The latest industry data shows that air freight volumes increased by 2% month-on-month in October 2023, which is considered a seasonal level compared to the past five years. Spot rates, on average, increased by 2% from September, reaching $2.28 per kilogram, marking the first time since mid-May 2023 that they surpassed seasonal rates in the first two weeks of October before dropping back below seasonal levels.
Compared to last year, the decline in global air freight spot rates in October this year slowed to -30%, mainly due to a slight increase in global freight volumes and a slowdown in freight capacity growth.
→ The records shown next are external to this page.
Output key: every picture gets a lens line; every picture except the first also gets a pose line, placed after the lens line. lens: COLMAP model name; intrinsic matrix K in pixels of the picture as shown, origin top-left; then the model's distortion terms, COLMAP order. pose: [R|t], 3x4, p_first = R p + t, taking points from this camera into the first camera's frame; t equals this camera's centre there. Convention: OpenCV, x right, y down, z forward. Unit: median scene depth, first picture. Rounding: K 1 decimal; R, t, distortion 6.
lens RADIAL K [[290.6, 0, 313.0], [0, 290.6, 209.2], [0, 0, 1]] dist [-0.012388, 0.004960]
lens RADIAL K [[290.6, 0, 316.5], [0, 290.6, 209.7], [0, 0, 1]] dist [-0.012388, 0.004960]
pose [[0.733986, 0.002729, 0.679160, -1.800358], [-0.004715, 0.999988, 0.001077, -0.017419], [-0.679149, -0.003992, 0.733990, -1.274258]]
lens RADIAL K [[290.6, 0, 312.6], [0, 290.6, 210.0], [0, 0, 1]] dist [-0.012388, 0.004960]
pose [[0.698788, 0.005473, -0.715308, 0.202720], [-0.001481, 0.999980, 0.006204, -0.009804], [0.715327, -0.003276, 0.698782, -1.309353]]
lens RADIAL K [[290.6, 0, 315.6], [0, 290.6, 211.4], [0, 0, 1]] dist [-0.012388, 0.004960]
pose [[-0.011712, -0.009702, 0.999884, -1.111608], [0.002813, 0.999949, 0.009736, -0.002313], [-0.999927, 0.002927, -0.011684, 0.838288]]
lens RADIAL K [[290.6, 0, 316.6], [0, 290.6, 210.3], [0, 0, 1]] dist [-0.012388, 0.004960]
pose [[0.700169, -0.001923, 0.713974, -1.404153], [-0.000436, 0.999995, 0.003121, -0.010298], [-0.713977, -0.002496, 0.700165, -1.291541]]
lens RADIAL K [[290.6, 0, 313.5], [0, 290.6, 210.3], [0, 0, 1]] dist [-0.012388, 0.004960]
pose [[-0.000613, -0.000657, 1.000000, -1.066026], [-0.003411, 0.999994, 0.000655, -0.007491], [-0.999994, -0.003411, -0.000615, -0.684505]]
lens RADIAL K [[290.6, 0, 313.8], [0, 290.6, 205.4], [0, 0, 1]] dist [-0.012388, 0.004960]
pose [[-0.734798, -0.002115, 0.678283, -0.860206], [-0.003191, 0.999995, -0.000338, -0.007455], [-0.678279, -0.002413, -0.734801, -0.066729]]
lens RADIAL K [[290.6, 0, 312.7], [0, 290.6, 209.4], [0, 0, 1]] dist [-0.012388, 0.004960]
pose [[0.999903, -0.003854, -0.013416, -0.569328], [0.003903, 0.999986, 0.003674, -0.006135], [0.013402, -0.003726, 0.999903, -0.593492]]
Global belly cargo capacity has also returned to pre-pandemic levels, although the extent of recovery varies on major routes.
In October, the global dynamic load factor, which measures the relationship between freight volume, available capacity volume, and weight, increased to 59%, but still remained 2% lower than the same period last year. The performance of the load factor has been below all corresponding monthly levels of the past five years in the first ten months of 2023, indicating continued softness in the global air freight market.
Niall van de Wouw, Chief Air Freight Officer at Xeneta, said, "The market performance in October is in line with our expectations. It was a relatively busy month, but it did not trigger too much optimism or pessimism. Carriers and forwarders expect the market situation to improve significantly only in the second half of 2024. The current market is volatile, and the ongoing Russia-Ukraine situation and conflicts in the Middle East will exacerbate this situation. Forwarders will continue to procure capacity in the short term, but in the long term, they will sell more capacity. This carries significant risks, but due to too much uncertainty, forwarders are clearly reluctant to invest too much in capacity."

Against the backdrop of a persistently soft freight market, global carriers saw a continued decline in revenue in October, with the overall industry level down 26% compared to the same month last year, reflecting a trend also evident in the latest third-quarter performance reports from airlines. However, October 2023 revenues still surpassed those of October 2019, pre-pandemic, by 21%, attributed to widening rate differentials, with freight rates for high-value and special cargo remaining elevated and yet to fully normalize, while rates for general cargo transportation have almost returned to pre-pandemic levels.
Overall, carriers continue to be impacted by rising operational costs. Firstly, aviation fuel costs remain elevated, with spot prices along the U.S. Gulf Coast in the first three weeks of October 55% higher than in October 2019. Additionally, rising labor costs due to high inflation and labor shortages further escalate operating costs for airlines, presenting potentially greater challenges for air cargo carriers without additional passenger revenue.
On the air freight corridor from Europe to the United States, spot rates for carriers in October stood at $1.85 per kilogram, up 7% from the previous month. This is due to seasonal adjustments to passenger schedules by airlines starting October 29th, significantly impacting the availability of capacity on this freight corridor, leading the market to anticipate a reduction in freight capacity. Meanwhile, volume-based charges saw a slight increase of 3% from the previous month but a significant decrease of 10% compared to the same period last year.
Looking at trade between East and West, in October, air freight spot rates from China to Europe increased by 14% to $3.66 per kilogram compared to the previous month. Meanwhile, spot rates from Southeast Asia to Europe increased at a slower pace of 9% to $2.51 per kilogram. In contrast, trends in the trans-Pacific market show opposing patterns between these two major manufacturing regions: spot rates from China to the United States increased by only 10% to $4 per kilogram compared to the previous month, while spot rates from Southeast Asia to the United States surged by 15% to $3.61 per kilogram, primarily due to a significant increase in chargeable weight per month.